New Delhi, October 25: The air quality in Delhi deteriorated on Sunday morning with several areas in the national capital recording 'severe' levels of pollution, according to authorities. As per Delhi Pollution Control Committee data, the Air Quality Index (AQI) is at 422 in Bawana, 423 in Mundka and 416 in Jahangirpuri, which are all three in 'severe' category. According to SAFAR, extremely calm surface wind conditions prevail over the Delhi region and are forecast to continue for two days. Delhi Air Quality: Why Does Air Pollution Rises And Air Quality Start Dipping in National Capital During Winters?
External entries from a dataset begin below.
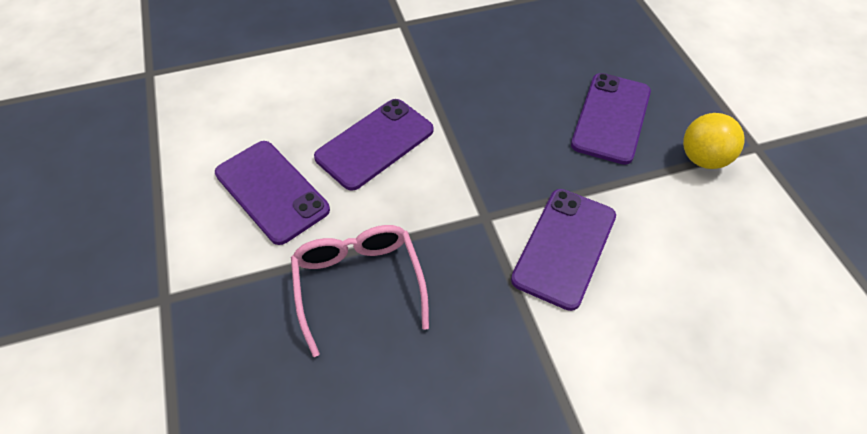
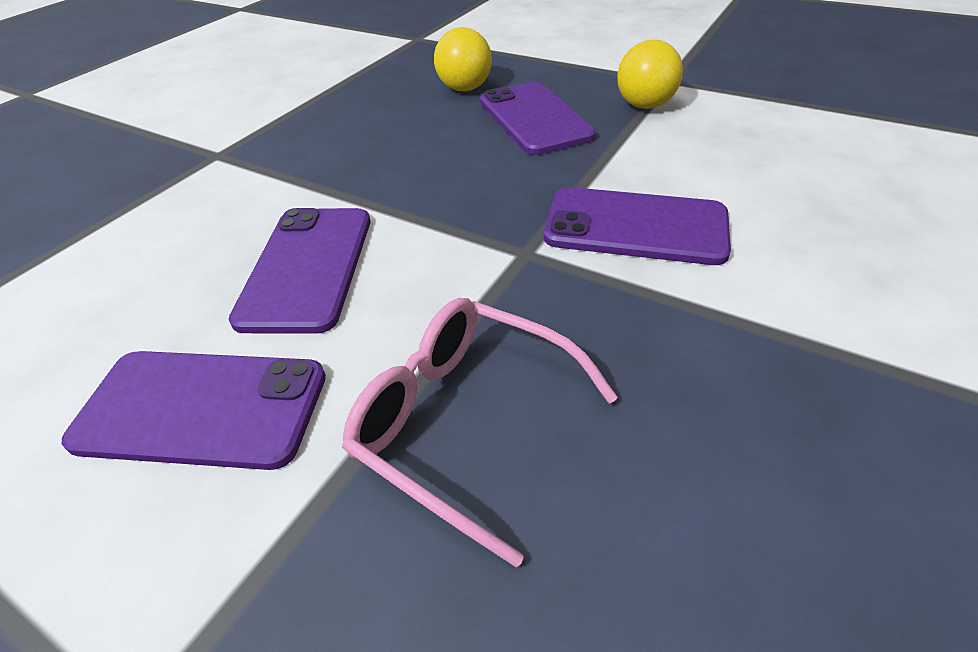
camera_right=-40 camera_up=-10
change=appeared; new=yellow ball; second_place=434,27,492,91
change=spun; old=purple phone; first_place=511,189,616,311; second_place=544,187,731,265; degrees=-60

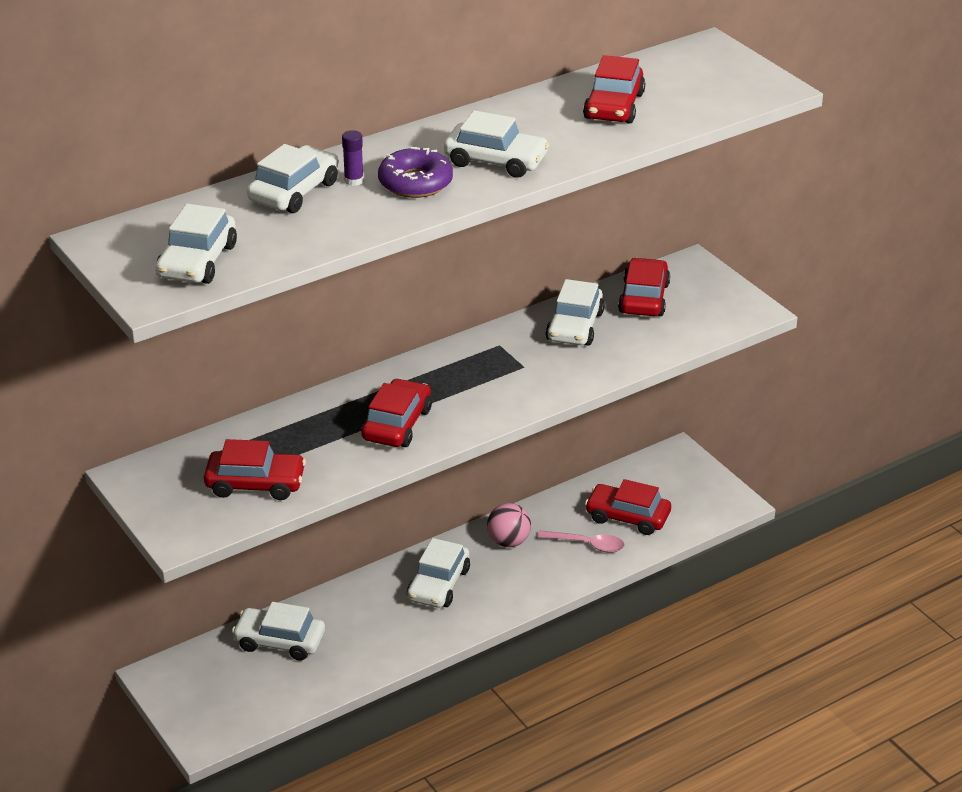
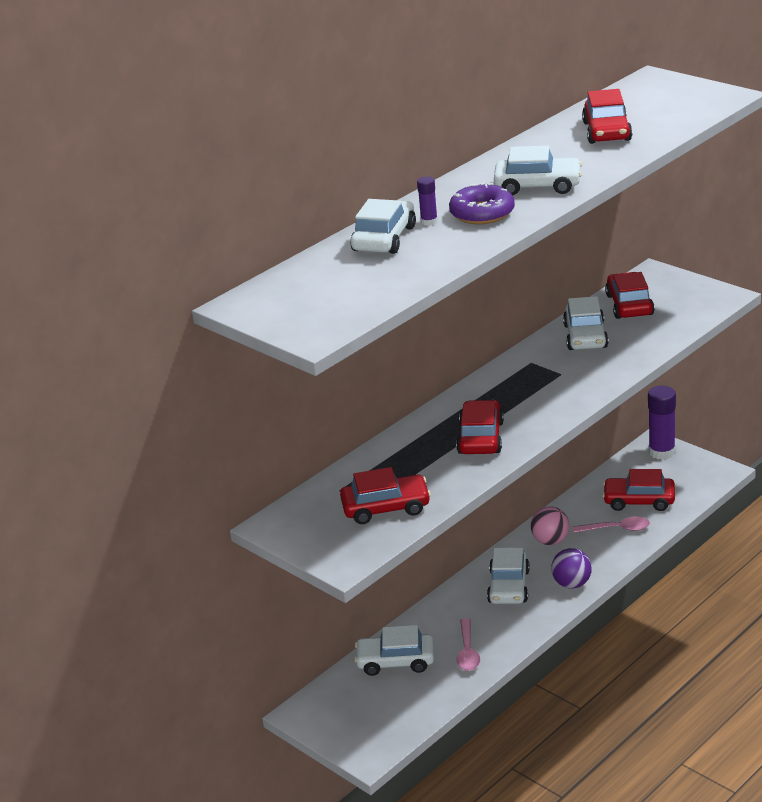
camera_right=-10 camera_up=-5
change=missing; old=white car; first_place=156,204,237,284
change=appeared; new=pink spoon; second_place=456,618,480,671
change=appeared; new=purple ball; second_place=551,548,592,588
change=appeared; new=purple glue stick; second_place=648,386,676,460

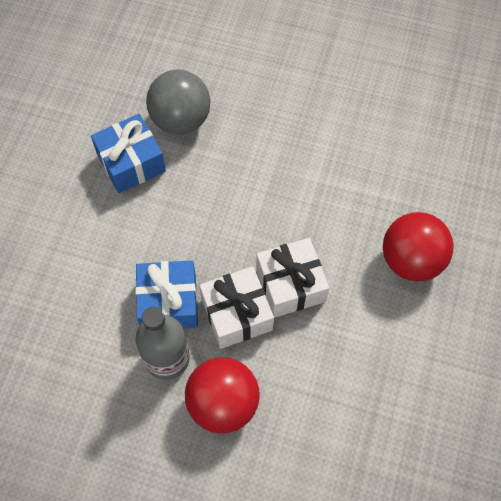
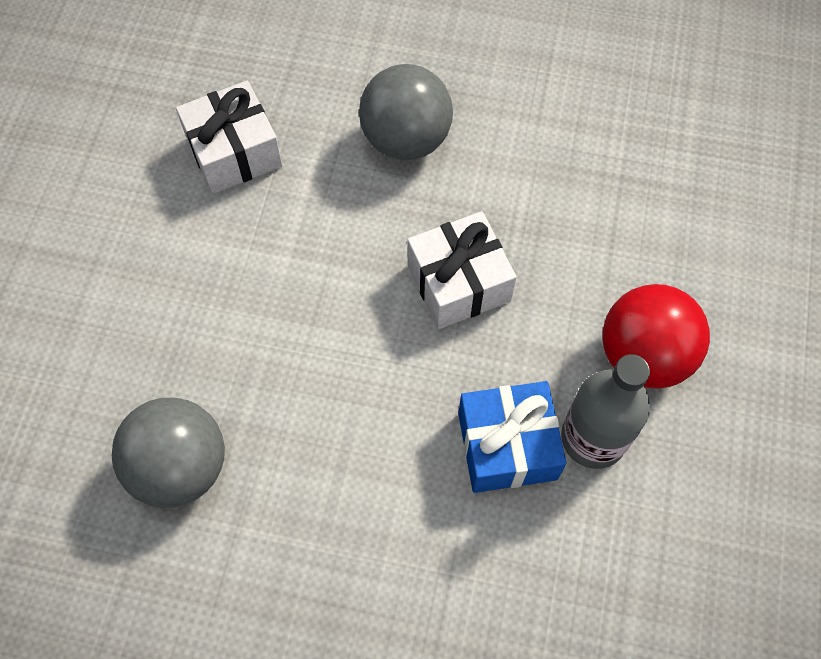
camera_right=-95 camera_up=0
change=missing; old=blue gift; first_place=91,114,166,193
change=relocated; old=white gift; first_place=199,266,274,349; second_place=176,81,283,194
change=colour; old=red ball; new=grey ball; first_place=383,212,454,281; second_place=359,64,453,160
On Saturday, the AQI in Delhi remained in the 'very poor' category with the Air Quality Index (AQI) recorded at 347.O. System of Air Quality and Weather Forecasting and Research (SAFAR), said that some locations entered ''severe'' zone but that will be short lived as winds are expected to increase slightly. It said the air quality could improve on October 26. "The overall Delhi's Air Quality Index (AQI) is in the very poor category with few Delhi locations entering at higher zone but that will be short lived. This is mainly because the extremely calm local surface winds which were prevailing yesterday are likely to increase slightly and may further pick-up by Oct 26," SAFAR said.
On Friday, 10 monitoring stations in Delhi entered the 'severe' zone, according to the AQI monitoring mobile application SAMEER, developed by the Central Pollution Control Board (CPCB). The air quality index (AQI) on Friday was recorded 366 while it was 302 on the previous day.
An AQI between 0 and 50 is considered 'good', 51 and 100 'satisfactory', 101 and 200 'moderate', 201 and 300 'poor', 301 and 400 'very poor', and 401 and 500 'severe'. There has been a significant increase in stubble fire count around Haryana, Punjab, and neighbouring regions on Thursday, which stood at 1,213. Reports inform that the 24-hour average Delhi's AQI was recorded at 256 on Wednesday, 223 on Tuesday and 244 the day before.
In a bid to control the pollution in the national capital, the Delhi government has kick-started its 'Red Light On, Gaadi Off' anti-pollution campaign for which it has deployed 2,500 environment marshals at 100 traffic signals across the city to generate awareness and curb vehicular pollution.